I feel for you, I really do. But, as far as I know, there is no real solution. I suspect if you worked on it daily you may be able to train yourself out of it… but that’s going to be hard to do. My advice is to simply grin and bear it.

[QUOTE=seaworthy]
hey I’m a chick so I know nothing about pissing next to a person at a urinal. But I can pee standing up, and once my aim gets better, I plan on using the urinals in guys’ bathrooms just for fun. QUOTE]

Why wait to use the guy’s urinals?

I never knew such things existed…

In a loud, confident voice, announce to the world, “I do believe in Tinkerbell!”
I’ve heard that relaxation exercises are supposed to work, though I haven’t had success.
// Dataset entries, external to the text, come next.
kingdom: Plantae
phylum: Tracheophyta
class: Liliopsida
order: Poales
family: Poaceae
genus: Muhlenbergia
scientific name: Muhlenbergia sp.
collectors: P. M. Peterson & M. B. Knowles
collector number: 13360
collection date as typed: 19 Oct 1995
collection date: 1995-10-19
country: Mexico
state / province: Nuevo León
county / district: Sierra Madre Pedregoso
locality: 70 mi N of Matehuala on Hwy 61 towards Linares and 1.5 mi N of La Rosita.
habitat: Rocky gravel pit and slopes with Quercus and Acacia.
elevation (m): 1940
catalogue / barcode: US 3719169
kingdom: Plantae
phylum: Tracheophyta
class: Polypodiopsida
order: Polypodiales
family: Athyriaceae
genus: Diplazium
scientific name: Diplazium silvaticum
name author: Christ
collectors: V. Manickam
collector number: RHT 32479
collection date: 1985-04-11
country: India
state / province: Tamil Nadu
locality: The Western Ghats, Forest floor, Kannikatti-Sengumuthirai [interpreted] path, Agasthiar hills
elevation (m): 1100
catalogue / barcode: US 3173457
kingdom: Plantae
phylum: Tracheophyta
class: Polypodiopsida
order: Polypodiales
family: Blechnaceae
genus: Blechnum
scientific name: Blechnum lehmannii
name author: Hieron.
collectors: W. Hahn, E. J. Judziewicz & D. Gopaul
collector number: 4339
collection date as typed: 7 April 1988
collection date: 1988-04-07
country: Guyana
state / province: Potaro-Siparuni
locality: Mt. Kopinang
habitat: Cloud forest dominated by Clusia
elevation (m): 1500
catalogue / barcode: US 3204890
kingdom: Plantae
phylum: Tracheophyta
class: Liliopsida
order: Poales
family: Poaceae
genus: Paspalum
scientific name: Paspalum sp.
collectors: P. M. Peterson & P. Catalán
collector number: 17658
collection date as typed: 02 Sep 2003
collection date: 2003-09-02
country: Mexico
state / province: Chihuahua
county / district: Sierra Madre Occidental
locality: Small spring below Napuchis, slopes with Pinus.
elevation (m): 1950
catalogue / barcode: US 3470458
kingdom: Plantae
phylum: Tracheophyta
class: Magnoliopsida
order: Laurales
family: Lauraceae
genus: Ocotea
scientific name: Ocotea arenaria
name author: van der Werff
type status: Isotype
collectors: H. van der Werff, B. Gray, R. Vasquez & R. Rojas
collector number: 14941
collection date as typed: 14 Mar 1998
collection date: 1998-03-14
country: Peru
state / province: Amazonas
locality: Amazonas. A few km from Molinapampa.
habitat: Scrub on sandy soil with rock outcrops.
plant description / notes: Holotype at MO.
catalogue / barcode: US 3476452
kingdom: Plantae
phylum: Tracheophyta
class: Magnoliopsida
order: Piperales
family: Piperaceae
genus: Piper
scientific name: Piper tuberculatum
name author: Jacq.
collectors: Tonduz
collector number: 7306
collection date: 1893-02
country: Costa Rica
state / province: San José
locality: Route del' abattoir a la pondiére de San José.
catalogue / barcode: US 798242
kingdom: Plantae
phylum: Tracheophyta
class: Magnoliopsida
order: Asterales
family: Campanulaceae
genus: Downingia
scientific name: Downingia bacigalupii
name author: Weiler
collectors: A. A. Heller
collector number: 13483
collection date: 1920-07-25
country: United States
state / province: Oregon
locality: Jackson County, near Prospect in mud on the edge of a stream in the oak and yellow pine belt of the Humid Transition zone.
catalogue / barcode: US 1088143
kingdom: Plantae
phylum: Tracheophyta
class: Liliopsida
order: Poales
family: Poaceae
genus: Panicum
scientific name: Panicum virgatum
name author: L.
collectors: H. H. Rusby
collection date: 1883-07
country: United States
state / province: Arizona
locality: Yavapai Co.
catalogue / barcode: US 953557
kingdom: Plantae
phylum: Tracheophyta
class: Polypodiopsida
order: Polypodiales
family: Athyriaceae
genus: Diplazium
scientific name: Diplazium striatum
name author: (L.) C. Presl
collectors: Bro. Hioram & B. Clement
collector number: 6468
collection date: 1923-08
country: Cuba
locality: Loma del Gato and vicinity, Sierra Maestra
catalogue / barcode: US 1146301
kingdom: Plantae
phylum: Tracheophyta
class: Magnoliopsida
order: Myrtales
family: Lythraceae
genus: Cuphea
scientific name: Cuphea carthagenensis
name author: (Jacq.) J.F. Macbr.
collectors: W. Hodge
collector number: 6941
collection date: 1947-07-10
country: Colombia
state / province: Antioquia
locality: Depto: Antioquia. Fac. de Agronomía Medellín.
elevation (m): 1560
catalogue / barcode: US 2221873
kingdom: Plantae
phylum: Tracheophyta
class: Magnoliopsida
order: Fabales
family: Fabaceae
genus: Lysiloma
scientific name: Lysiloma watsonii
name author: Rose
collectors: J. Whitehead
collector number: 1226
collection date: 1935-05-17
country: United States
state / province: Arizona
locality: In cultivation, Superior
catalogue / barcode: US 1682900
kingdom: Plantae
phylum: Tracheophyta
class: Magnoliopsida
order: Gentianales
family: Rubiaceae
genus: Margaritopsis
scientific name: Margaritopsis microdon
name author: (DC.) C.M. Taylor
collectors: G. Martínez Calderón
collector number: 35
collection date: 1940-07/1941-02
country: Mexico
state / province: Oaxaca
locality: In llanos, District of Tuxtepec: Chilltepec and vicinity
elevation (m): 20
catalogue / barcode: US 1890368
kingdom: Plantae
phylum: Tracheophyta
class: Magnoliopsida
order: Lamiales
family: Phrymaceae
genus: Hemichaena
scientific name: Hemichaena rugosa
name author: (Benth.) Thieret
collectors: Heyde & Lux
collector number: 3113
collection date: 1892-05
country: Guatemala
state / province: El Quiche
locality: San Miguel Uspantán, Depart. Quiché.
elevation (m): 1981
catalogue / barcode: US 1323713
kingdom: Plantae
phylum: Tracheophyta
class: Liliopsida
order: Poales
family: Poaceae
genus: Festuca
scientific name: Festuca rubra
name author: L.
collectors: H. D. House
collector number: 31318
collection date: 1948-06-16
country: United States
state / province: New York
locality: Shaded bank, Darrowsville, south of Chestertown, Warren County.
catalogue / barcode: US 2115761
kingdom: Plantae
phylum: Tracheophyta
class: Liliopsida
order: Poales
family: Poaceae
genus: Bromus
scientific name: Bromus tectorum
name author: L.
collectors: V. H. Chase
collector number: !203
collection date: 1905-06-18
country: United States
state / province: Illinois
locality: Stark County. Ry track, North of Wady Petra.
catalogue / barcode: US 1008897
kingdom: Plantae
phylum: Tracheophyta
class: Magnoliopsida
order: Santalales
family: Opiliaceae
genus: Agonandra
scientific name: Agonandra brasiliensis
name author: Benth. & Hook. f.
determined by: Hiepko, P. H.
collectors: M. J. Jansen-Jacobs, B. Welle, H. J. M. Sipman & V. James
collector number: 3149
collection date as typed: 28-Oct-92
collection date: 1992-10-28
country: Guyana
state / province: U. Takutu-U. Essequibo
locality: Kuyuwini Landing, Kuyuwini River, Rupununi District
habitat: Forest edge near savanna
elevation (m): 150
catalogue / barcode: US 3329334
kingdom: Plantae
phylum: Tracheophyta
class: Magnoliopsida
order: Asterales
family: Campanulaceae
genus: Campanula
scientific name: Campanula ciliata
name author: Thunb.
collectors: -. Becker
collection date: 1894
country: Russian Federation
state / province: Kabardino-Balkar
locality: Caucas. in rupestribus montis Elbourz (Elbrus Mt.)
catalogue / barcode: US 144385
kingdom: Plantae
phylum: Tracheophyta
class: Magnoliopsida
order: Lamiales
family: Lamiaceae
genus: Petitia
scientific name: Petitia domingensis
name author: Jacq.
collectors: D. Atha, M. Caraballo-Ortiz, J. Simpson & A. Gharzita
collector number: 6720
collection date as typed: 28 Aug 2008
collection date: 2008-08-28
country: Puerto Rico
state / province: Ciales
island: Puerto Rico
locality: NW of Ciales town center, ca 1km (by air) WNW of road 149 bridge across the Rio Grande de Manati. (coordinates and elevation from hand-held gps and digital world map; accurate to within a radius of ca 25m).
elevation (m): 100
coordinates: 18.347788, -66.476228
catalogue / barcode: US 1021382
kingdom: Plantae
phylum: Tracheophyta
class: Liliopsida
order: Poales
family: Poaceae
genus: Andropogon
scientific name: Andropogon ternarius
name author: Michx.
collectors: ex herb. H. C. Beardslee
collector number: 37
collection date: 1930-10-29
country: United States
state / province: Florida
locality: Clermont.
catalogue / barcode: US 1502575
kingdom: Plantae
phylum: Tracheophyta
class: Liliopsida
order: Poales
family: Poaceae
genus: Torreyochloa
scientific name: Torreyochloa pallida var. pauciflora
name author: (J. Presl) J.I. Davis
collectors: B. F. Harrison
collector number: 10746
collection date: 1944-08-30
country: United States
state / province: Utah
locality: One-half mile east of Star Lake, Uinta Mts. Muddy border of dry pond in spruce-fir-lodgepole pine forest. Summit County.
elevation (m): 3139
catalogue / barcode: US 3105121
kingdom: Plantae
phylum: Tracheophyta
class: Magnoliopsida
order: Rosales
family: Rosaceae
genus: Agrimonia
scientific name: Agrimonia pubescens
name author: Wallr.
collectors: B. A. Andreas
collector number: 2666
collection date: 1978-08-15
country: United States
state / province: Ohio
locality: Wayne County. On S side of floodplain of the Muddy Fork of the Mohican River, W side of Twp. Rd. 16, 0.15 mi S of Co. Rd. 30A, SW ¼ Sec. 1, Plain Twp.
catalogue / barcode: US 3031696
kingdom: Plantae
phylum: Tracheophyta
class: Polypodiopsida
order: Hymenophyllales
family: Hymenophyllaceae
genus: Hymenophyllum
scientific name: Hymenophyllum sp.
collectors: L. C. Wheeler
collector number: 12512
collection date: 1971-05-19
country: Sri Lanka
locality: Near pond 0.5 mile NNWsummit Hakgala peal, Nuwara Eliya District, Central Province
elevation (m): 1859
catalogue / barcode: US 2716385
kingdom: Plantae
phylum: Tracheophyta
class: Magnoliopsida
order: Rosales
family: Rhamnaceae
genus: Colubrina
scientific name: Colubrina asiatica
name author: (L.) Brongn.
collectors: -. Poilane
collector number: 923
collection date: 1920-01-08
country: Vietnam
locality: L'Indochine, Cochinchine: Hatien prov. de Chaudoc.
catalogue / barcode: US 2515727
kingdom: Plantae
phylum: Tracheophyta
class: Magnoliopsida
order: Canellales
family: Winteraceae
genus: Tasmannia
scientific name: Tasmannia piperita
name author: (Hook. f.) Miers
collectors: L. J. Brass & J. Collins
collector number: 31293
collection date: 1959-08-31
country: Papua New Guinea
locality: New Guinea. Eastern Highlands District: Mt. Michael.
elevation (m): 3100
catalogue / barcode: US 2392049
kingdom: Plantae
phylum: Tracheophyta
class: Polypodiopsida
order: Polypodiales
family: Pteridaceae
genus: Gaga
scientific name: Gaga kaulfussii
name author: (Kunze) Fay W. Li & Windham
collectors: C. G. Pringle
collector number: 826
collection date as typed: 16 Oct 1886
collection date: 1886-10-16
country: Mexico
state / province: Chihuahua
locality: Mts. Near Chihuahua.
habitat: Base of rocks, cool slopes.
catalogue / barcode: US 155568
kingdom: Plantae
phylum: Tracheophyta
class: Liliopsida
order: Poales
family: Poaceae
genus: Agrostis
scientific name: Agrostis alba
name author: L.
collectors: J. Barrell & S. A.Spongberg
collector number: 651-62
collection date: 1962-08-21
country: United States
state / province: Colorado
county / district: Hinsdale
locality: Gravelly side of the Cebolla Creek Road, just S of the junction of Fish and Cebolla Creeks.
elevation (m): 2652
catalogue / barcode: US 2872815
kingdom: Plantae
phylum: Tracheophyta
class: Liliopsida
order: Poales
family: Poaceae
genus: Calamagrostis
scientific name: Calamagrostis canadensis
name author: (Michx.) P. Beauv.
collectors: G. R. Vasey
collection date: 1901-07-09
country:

If there is a constant flow of people but no lines at the urinals, then it might help to realize that no individual guy knows that you’ve been standing there for very long, too uptight to pee. That sometimes helps me.

Ummmm…I don’t think fat, bald guys feel sexy…and when have you ever seen a very good looking women with them?

NYPD Blue: Sipowicz and that blonde detective… ewww!

Here’s a little trick which works for some pee-shy men:

When you’re trying to piss, recite a simple multiplication table in your head: 1 x 14, 2 x 14 = 28, 3 x 14 = 42, 4 x 14 = 56, 5 x 14 = 70, …

It’s very hard to pee when you’re stressed about the presence of other men; just trying forcing yourself to release won’t work. However, the tiny amount of concentration required to recite multiplication will distract you from this stress–and even a momentary distraction should be enough to start pissing.

Good luck.

Wait, you didn’t say whay 1x14 was. And I really hafta go!